▶ _TEXTE DE LECTURE_:
Et, pour la régionalisation, je veux juste vous
dire que cette année nous venons de convaincre un employeur de la région
de Québec, syndiqué avec nous, de faire à peu près semblable à ce qu'on fait
dans le vêtement avec un groupe d'entretien
ménager, une compagnie à Québec où il y
a 30 % au moins de la main-d'oeuvre qui est immigrante. Alors,
je suis de Québec, alors je sais que ce n'est pas si commun que ça dans nos
entreprises, mais il y en a. Et on vient de commencer
les cours de français. Et on a eu la chance que ces salariés-là travaillent à
l'Université Laval, et l'employeur... bien,
pas l'employeur mais l'endroit, l'Université Laval, a convenu avec nous de nous
prêter des locaux pour qu'ils puissent venir
aux cours de français avant ou après leurs quarts de travail. Mais tout ça pour
vous dire que ça, ça prend un an et demi, deux ans avant d'y arriver. Ça
fait déjà au moins deux ans qu'on y travaille.
• (10 heures) •
Mme Weil :
Merci beaucoup, madame.
Mme
Rotiroti :
Rapidement, j'imagine?
Le Président (M.
Picard) : Il reste 1 min 30 s.
Mme
Rotiroti :
1 min 30 s. Bien, je vais aller directement à la question. Merci
d'être là.
Vous
avez abordé dans votre mémoire, à la page 8 et 9, la reconnaissance des
compétences, puis vous parlez des outils.
Il y a certains groupes qui sont venus nous dire que, la CSQ, on devrait donner
un statut légal à la CSQ. On devrait aussi commencer le processus de la
reconnaissance des équivalences de diplôme à partir de l'étranger.
Quand vous parlez des outils, vous faites
référence à quoi exactement?

▶ _DONNÉES D'ENTRÉE_:
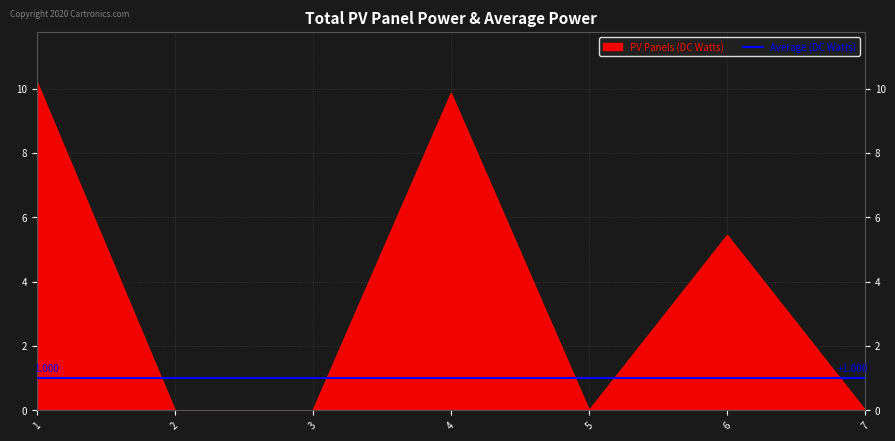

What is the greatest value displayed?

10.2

▶ _PARTIES DE L'EXERCICE_:
1. D'après l'extrait des débats parlementaires, quelle part de la main-d'œuvre de la compagnie d'entretien ménager de Québec est immigrante ?
2. Résumez l'extrait des débats parlementaires en deux phrases.
3. Reprenez l'extrait des débats parlementaires là où il s'interrompt.
Les données proviennent d'une autre source.

▶ _RÉPONSES DE L'EXERCICE_:
1. Au moins 30 % de la main-d'œuvre.

2. Une intervenante explique que son organisation a convaincu un employeur syndiqué de la région de Québec, une compagnie d'entretien ménager dont au moins 30 % de la main-d'œuvre est immigrante, de commencer des cours de français, pour lesquels l'Université Laval prête des locaux avant ou après les quarts de travail. Mme Rotiroti, à qui il reste 1 min 30 s, demande ensuite ce que désignent exactement les outils évoqués dans le mémoire au sujet de la reconnaissance des compétences.

3.
M. Boyer (Daniel) : Écoutez, je pense qu'il y a plusieurs outils qui
sont actuellement disponibles, puis je ne sais pas pourquoi ça prend
autant de temps puis c'est aussi compliqué, la reconnaissance des acquis. Je le
disais à la Commission des partenaires du
marché du travail la semaine dernière parce qu'on discutait de la position de
la Commission des partenaires que la
commission était pour venir défendre ici, puis, moi, il y avait deux éléments
majeurs, c'étaient la francisation et
la reconnaissance des acquis. Je ne sais pas pourquoi c'est si compliqué puis
je ne sais pas pourquoi ça prend autant de temps, mais je pense qu'on
devra, demain matin, mettre toutes les énergies nécessaires dans le but que ça
fonctionne, cette reconnaissance des acquis là.
Quels
outils utiliser? Écoutez, je ne le sais pas, mais une chose est certaine, il y
a déjà des outils qui existent, et il faudrait
avoir la volonté que ça aille plus vite. Puis là je ne vous parle pas du
dentiste ou du docteur qui fait du taxi, là, ça, c'est un peu loufoque, là, mais il y a de la reconnaissance d'acquis qui
peut se faire très facilement, puis on dirait qu'on n'y arrive pas. Je
le sais, que c'est complexe, là, mais en même temps il faudrait mettre les
énergies, les efforts pour qu'on y arrive,
parce qu'on ne dessert pas les personnes immigrantes quand on fait ça. Ils sont
cantonnés dans des emplois où ils sont surqualifiés.
Le Président (M.
Picard) : Merci, M. Boyer. Je cède maintenant la parole à
M. le député de Bourget.
M. Kotto :
Merci, M. le Président. M. Boyer, madame... Excusez-moi, je n'ai pas les
noms exacts.
Une voix :
...
M.
Kotto : Mme Mercier et Mme Chaaban, c'est ça? Soyez
les bienvenus. Merci pour votre contribution. C'est toujours agréable d'avoir votre son de cloche
relativement à ce débat qui engage l'avenir socioculturel et économique,
évidemment, du Québec pour plusieurs années, parce que le dernier énoncé
politique en matière d'immigration, il remonte
à 25 années. Les temps ont changé. Les enjeux à la fois nationaux et
internationaux sont, sur le thème qui nous engage ici, sur le thème de
l'immigration, très sensibles aussi sous différents angles.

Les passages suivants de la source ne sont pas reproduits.